Cristina denunció a piqueteros de "pacto de desestabilización"

Cristina de Kirchner agregó ayer un nuevo argumento a la campaña electoral que lanzó, de manera sólo formal -la había iniciado hace tiempo- en Rosario: denunció que los actos de Raúl Castells y los incidentes en la provincia de Santa Cruz son la prueba de un «pacto desestabilizador». No lo nombró al piquetero de Lomas de Zamora, pero sí recordó que lo recibió alguna vez Eduardo Duhalde en Olivos, cuando era presidente. Esa referencia fue el eje de un discurso más moderado que lo habitual, que no cambió la letra de sus presentaciones: diálogo en público al estilo «Usted Presidente», reivindicación del cónyuge como una bisagra de la historia, el esperable elogio a las medidas del gobierno, castigo a los Duhalde y a la vieja política, a la que describió entre la simpleza y la ironía al ex presidente. «No es cuestión de ideas, sino de cabeza», sancionó.

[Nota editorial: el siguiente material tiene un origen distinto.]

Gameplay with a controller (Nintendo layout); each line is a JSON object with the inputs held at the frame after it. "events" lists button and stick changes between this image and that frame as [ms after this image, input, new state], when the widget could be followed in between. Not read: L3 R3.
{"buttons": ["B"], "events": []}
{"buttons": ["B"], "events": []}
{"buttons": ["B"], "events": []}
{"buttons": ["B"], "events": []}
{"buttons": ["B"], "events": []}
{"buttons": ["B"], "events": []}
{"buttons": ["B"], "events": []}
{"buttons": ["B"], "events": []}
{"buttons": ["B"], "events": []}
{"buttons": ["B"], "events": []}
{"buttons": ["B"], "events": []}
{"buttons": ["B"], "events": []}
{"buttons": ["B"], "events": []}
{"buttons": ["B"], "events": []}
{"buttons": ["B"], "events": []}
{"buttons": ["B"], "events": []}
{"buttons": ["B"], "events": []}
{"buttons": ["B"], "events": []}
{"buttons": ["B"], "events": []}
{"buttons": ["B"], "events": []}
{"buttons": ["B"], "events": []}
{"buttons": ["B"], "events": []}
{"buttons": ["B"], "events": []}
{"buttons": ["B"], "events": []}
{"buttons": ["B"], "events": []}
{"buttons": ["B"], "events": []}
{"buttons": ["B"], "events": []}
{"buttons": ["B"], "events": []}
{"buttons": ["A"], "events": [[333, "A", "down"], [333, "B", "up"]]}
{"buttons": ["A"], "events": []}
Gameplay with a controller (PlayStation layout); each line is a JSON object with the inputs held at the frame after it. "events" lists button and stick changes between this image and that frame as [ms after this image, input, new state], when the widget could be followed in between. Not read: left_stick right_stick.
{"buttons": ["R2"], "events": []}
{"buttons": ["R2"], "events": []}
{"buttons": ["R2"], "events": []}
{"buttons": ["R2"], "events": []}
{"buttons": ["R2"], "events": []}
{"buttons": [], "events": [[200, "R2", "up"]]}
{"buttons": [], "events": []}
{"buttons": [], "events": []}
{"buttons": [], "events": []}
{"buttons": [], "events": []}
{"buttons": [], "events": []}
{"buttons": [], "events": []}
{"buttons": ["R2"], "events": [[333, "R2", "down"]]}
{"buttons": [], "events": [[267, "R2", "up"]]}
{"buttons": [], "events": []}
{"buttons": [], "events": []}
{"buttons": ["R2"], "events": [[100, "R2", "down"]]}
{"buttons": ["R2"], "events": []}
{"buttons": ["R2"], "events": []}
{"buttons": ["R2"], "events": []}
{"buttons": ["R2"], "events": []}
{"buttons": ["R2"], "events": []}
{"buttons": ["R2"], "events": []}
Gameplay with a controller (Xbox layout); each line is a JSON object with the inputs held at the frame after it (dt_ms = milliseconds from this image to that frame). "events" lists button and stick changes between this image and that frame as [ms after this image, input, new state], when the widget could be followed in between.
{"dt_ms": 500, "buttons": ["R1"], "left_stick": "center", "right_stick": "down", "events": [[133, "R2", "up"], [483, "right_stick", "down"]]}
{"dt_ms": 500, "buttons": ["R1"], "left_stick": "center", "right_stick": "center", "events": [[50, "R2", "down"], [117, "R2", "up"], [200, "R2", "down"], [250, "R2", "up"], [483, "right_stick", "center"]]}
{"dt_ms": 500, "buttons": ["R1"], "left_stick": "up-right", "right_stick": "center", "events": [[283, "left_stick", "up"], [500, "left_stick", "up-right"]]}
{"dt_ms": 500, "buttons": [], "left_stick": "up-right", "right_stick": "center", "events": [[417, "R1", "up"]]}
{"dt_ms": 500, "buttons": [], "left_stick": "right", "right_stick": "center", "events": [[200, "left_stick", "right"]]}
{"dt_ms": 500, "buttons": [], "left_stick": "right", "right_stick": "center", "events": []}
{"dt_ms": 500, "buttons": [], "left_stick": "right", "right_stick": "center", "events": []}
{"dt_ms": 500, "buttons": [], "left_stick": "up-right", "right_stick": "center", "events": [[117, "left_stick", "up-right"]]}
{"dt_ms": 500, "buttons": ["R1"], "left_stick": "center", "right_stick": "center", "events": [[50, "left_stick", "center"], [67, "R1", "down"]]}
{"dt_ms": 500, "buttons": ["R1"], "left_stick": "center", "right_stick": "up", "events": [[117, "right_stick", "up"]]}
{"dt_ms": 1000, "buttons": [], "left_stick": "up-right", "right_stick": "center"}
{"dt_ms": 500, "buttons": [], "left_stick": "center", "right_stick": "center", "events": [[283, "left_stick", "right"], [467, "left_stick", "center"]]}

El discurso lo dijo ante un auditorio de funcionarios, una fría militancia que cubrió en sólo dos tercios un miniestadio en Rosario. La rodearon gobernadores PJ (con la excepción de Juan Carlos Romero y Alberto Rodríguez Saá) y ministros del Gabinete (salvo Roberto Lavagna). El discurso también buscó alguna forma de reconciliación con la simbología peronista, ausente en los actos del oficialismo. Esta vez hubo recuerdos al '45 y al retorno de Juan Perón en 1973, acompañados de un llamado a radicales y a socialistas a votarla en Buenos Aires. La moderación del acto y la crítica a los piqueteros (aunque se limitó a los hostiles al gobierno, no mencionó a los amigos, como Luis D'Elía), junto a un presidente pegado en el palco a Carlos Reutemann y a Daniel Scioli (quejoso de las campañas agresivas) confirman que el rumbo de campaña busca ahora la captura de un voto más moderado e irritado con los tonos altisonantes y los cortes piqueteros.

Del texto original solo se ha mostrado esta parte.